What happens when you wake up and have absolutely no idea about anything at all? You have no idea about things called feet, hands, people, places, walking, talking – nothing. You are not in a novel, or a movie, this is your life. It is a blank canvas with not a stroke placed upon it.
It is very hard to imagine such an event occurring, but it does, and it did to Anne Howell in 1991 after an operation on her outer brain that left her with retrograde amnesia. Who was she, who were these people, where was she; were just some of the many things she had absolutely no idea about once she returned to consciousness.
As the days rolled into weeks, into months and then years, she very slowly began to rebuild something of her former life. She found out she had a husband or partner and a small child. She also discovered the man she thought was her husband, the man she felt something deeply for, was not and the man she knew nothing about, apparently was.
They had a nice house in an affluent area, a very confused and confusing wider family and she had several really good friends.

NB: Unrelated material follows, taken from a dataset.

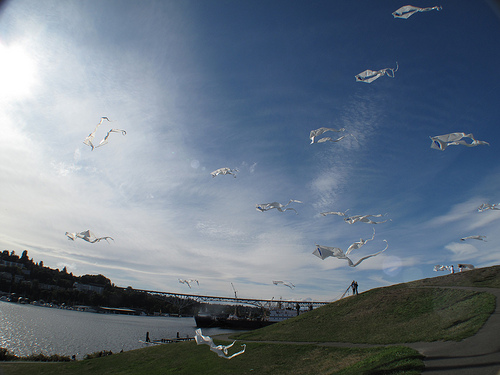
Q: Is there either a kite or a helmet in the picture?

Those friends became her lifeline back to understanding her former life. The man she felt deeply for, a well-known artist, adds another layer of fascination to the life story of a woman who faced unimaginable odds and gives hope to all those facing challenges in their lives.
Anne Howell has told her story well, with truth and acceptance that is wonderful to read. She tells clearly of her struggle to make sense out of something that made no sense at all. Her mother was happily painting an unreal picture, her partner was living a life so disparate from her own that there was no common ground, and her little daughter became, once she worked out how to care for her, a real joy.
All That I Forgot has been pieced together from rediscovered segments of her former life, information from friends and family, all of which was different, medical records and as the years passed her very real life.
Even though it has taken more than thirty years in the telling, Anne Howell’s story is well worth reading as it not only lays bare the idiosyncrasies of people but also the true value of real friendship.